--- Source information Enclosed Below ---
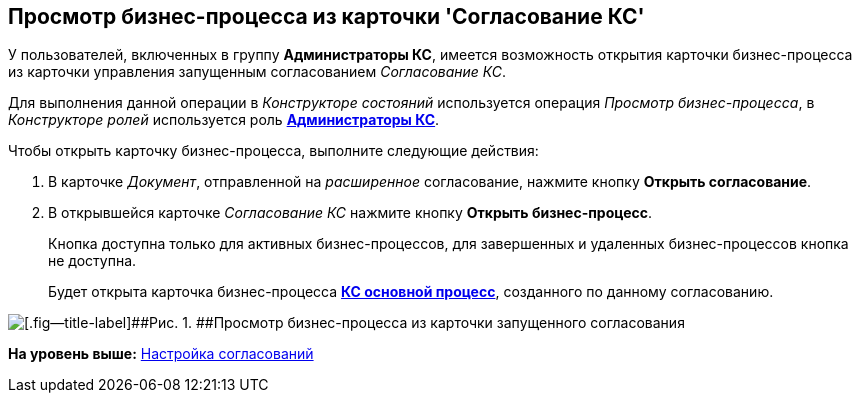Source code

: [[ariaid-title1]]
== Просмотр бизнес-процесса из карточки 'Согласование КС'

У пользователей, включенных в группу [.keyword]*Администраторы КС*, имеется возможность открытия карточки бизнес-процесса из карточки управления запущенным согласованием [.dfn .term]_Согласование КС_.

Для выполнения данной операции в [.dfn .term]_Конструкторе состояний_ используется операция [.keyword .parmname]_Просмотр бизнес-процесса_, в [.dfn .term]_Конструкторе ролей_ используется роль xref:Role_model.html[[.keyword]*Администраторы КС*].

Чтобы открыть карточку бизнес-процесса, выполните следующие действия:

. [.ph .cmd]#В карточке [.dfn .term]_Документ_, отправленной на [.dfn .term]_расширенное_ согласование, нажмите кнопку [.keyword]*Открыть согласование*.#
. [.ph .cmd]#В открывшейся карточке [.keyword .parmname]_Согласование КС_ нажмите кнопку [.keyword]*Открыть бизнес-процесс*.#
+
Кнопка доступна только для активных бизнес-процессов, для завершенных и удаленных бизнес-процессов кнопка не доступна.
+
Будет открыта карточка бизнес-процесса link:BusinessProcesses.html[[.keyword]*КС основной процесс*], созданного по данному согласованию.

image::img/ACard_open_business_process.png[[.fig--title-label]##Рис. 1. ##Просмотр бизнес-процесса из карточки запущенного согласования]

*На уровень выше:* link:../pages/Engineer_functions.adoc[Настройка согласований]
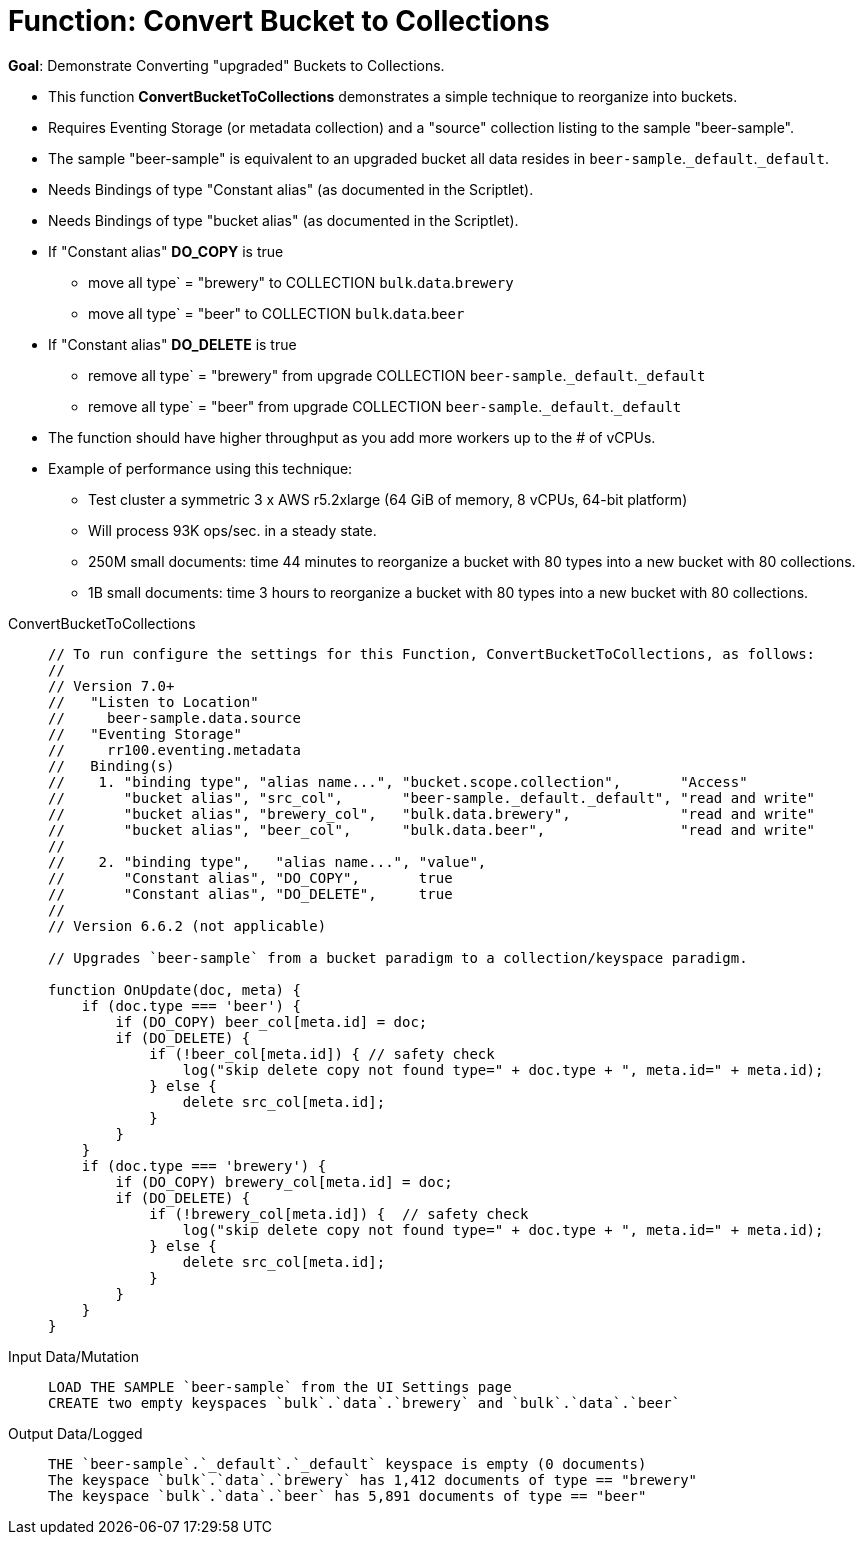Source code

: = Function: Convert Bucket to Collections
:description: pass:q[Demonstrate Converting "upgraded" Buckets to Collections.]
:page-edition: Enterprise Edition
:tabs:

*Goal*: {description}

* This function *ConvertBucketToCollections* demonstrates a simple technique to reorganize into buckets.
* Requires Eventing Storage (or metadata collection) and a "source" collection listing to the sample "beer-sample".
* The sample "beer-sample" is equivalent to an upgraded bucket all data resides in `beer-sample`.`_default`.`_default`.
* Needs Bindings of type "Constant alias" (as documented in the Scriptlet).
* Needs Bindings of type "bucket alias" (as documented in the Scriptlet).
* If "Constant alias" *DO_COPY* is true
** move all type` = "brewery" to COLLECTION `bulk`.`data`.`brewery` 
** move all type` = "beer" to COLLECTION `bulk`.`data`.`beer`
* If "Constant alias" *DO_DELETE* is true
** remove all type` = "brewery" from upgrade COLLECTION `beer-sample`.`_default`.`_default` 
** remove all type` = "beer" from upgrade COLLECTION `beer-sample`.`_default`.`_default`
* The function should have higher throughput as you add more workers up to the # of vCPUs.
* Example of performance using this technique:
** Test cluster a symmetric 3 x AWS r5.2xlarge (64 GiB of memory, 8 vCPUs, 64-bit platform) 
** Will process 93K ops/sec. in a steady state.
** 250M small documents: time 44 minutes to reorganize a bucket with 80 types into a new bucket with 80 collections.
** 1B small documents: time 3 hours to reorganize a bucket with 80 types into a new bucket with 80 collections.

[{tabs}] 
====
ConvertBucketToCollections::
+
--
[source,javascript]
----
// To run configure the settings for this Function, ConvertBucketToCollections, as follows:
//
// Version 7.0+
//   "Listen to Location"
//     beer-sample.data.source
//   "Eventing Storage"
//     rr100.eventing.metadata
//   Binding(s)
//    1. "binding type", "alias name...", "bucket.scope.collection",       "Access"
//       "bucket alias", "src_col",       "beer-sample._default._default", "read and write"
//       "bucket alias", "brewery_col",   "bulk.data.brewery",             "read and write"
//       "bucket alias", "beer_col",      "bulk.data.beer",                "read and write"
//
//    2. "binding type",   "alias name...", "value",      
//       "Constant alias", "DO_COPY",       true
//       "Constant alias", "DO_DELETE",     true
//
// Version 6.6.2 (not applicable)

// Upgrades `beer-sample` from a bucket paradigm to a collection/keyspace paradigm.

function OnUpdate(doc, meta) {
    if (doc.type === 'beer') {
        if (DO_COPY) beer_col[meta.id] = doc;  
        if (DO_DELETE) {
            if (!beer_col[meta.id]) { // safety check
                log("skip delete copy not found type=" + doc.type + ", meta.id=" + meta.id);
            } else {
                delete src_col[meta.id];
            }
        }
    }
    if (doc.type === 'brewery') {
        if (DO_COPY) brewery_col[meta.id] = doc;     
        if (DO_DELETE) {
            if (!brewery_col[meta.id]) {  // safety check
                log("skip delete copy not found type=" + doc.type + ", meta.id=" + meta.id);
            } else {
                delete src_col[meta.id];
            }
        }
    }    
}
----
--

Input Data/Mutation::
+
--
[source,text]
----
LOAD THE SAMPLE `beer-sample` from the UI Settings page
CREATE two empty keyspaces `bulk`.`data`.`brewery` and `bulk`.`data`.`beer`
----
--

Output Data/Logged::
+
-- 
[source,text]
----
THE `beer-sample`.`_default`.`_default` keyspace is empty (0 documents)
The keyspace `bulk`.`data`.`brewery` has 1,412 documents of type == "brewery"
The keyspace `bulk`.`data`.`beer` has 5,891 documents of type == "beer"
----
--
====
--- End of Enclosed Source information ---
## [Your task]
Repeat each entry precisely as it appears. Leave the pictures out.

## [Output]
Source code

: [[ariaid-title1]]
== Просмотр бизнес-процесса из карточки 'Согласование КС'

У пользователей, включенных в группу [.keyword]*Администраторы КС*, имеется возможность открытия карточки бизнес-процесса из карточки управления запущенным согласованием [.dfn .term]_Согласование КС_.

Для выполнения данной операции в [.dfn .term]_Конструкторе состояний_ используется операция [.keyword .parmname]_Просмотр бизнес-процесса_, в [.dfn .term]_Конструкторе ролей_ используется роль xref:Role_model.html[[.keyword]*Администраторы КС*].

Чтобы открыть карточку бизнес-процесса, выполните следующие действия:

. [.ph .cmd]#В карточке [.dfn .term]_Документ_, отправленной на [.dfn .term]_расширенное_ согласование, нажмите кнопку [.keyword]*Открыть согласование*.#
. [.ph .cmd]#В открывшейся карточке [.keyword .parmname]_Согласование КС_ нажмите кнопку [.keyword]*Открыть бизнес-процесс*.#
+
Кнопка доступна только для активных бизнес-процессов, для завершенных и удаленных бизнес-процессов кнопка не доступна.
+
Будет открыта карточка бизнес-процесса link:BusinessProcesses.html[[.keyword]*КС основной процесс*], созданного по данному согласованию.

image::img/ACard_open_business_process.png[[.fig--title-label]##Рис. 1. ##Просмотр бизнес-процесса из карточки запущенного согласования]

*На уровень выше:* link:../pages/Engineer_functions.adoc[Настройка согласований]
Source code

: = Function: Convert Bucket to Collections
:description: pass:q[Demonstrate Converting "upgraded" Buckets to Collections.]
:page-edition: Enterprise Edition
:tabs:

*Goal*: {description}

* This function *ConvertBucketToCollections* demonstrates a simple technique to reorganize into buckets.
* Requires Eventing Storage (or metadata collection) and a "source" collection listing to the sample "beer-sample".
* The sample "beer-sample" is equivalent to an upgraded bucket all data resides in `beer-sample`.`_default`.`_default`.
* Needs Bindings of type "Constant alias" (as documented in the Scriptlet).
* Needs Bindings of type "bucket alias" (as documented in the Scriptlet).
* If "Constant alias" *DO_COPY* is true
** move all type` = "brewery" to COLLECTION `bulk`.`data`.`brewery` 
** move all type` = "beer" to COLLECTION `bulk`.`data`.`beer`
* If "Constant alias" *DO_DELETE* is true
** remove all type` = "brewery" from upgrade COLLECTION `beer-sample`.`_default`.`_default` 
** remove all type` = "beer" from upgrade COLLECTION `beer-sample`.`_default`.`_default`
* The function should have higher throughput as you add more workers up to the # of vCPUs.
* Example of performance using this technique:
** Test cluster a symmetric 3 x AWS r5.2xlarge (64 GiB of memory, 8 vCPUs, 64-bit platform) 
** Will process 93K ops/sec. in a steady state.
** 250M small documents: time 44 minutes to reorganize a bucket with 80 types into a new bucket with 80 collections.
** 1B small documents: time 3 hours to reorganize a bucket with 80 types into a new bucket with 80 collections.

[{tabs}] 
====
ConvertBucketToCollections::
+
--
[source,javascript]
----
// To run configure the settings for this Function, ConvertBucketToCollections, as follows:
//
// Version 7.0+
//   "Listen to Location"
//     beer-sample.data.source
//   "Eventing Storage"
//     rr100.eventing.metadata
//   Binding(s)
//    1. "binding type", "alias name...", "bucket.scope.collection",       "Access"
//       "bucket alias", "src_col",       "beer-sample._default._default", "read and write"
//       "bucket alias", "brewery_col",   "bulk.data.brewery",             "read and write"
//       "bucket alias", "beer_col",      "bulk.data.beer",                "read and write"
//
//    2. "binding type",   "alias name...", "value",      
//       "Constant alias", "DO_COPY",       true
//       "Constant alias", "DO_DELETE",     true
//
// Version 6.6.2 (not applicable)

// Upgrades `beer-sample` from a bucket paradigm to a collection/keyspace paradigm.

function OnUpdate(doc, meta) {
    if (doc.type === 'beer') {
        if (DO_COPY) beer_col[meta.id] = doc;  
        if (DO_DELETE) {
            if (!beer_col[meta.id]) { // safety check
                log("skip delete copy not found type=" + doc.type + ", meta.id=" + meta.id);
            } else {
                delete src_col[meta.id];
            }
        }
    }
    if (doc.type === 'brewery') {
        if (DO_COPY) brewery_col[meta.id] = doc;     
        if (DO_DELETE) {
            if (!brewery_col[meta.id]) {  // safety check
                log("skip delete copy not found type=" + doc.type + ", meta.id=" + meta.id);
            } else {
                delete src_col[meta.id];
            }
        }
    }    
}
----
--

Input Data/Mutation::
+
--
[source,text]
----
LOAD THE SAMPLE `beer-sample` from the UI Settings page
CREATE two empty keyspaces `bulk`.`data`.`brewery` and `bulk`.`data`.`beer`
----
--

Output Data/Logged::
+
-- 
[source,text]
----
THE `beer-sample`.`_default`.`_default` keyspace is empty (0 documents)
The keyspace `bulk`.`data`.`brewery` has 1,412 documents of type == "brewery"
The keyspace `bulk`.`data`.`beer` has 5,891 documents of type == "beer"
----
--
====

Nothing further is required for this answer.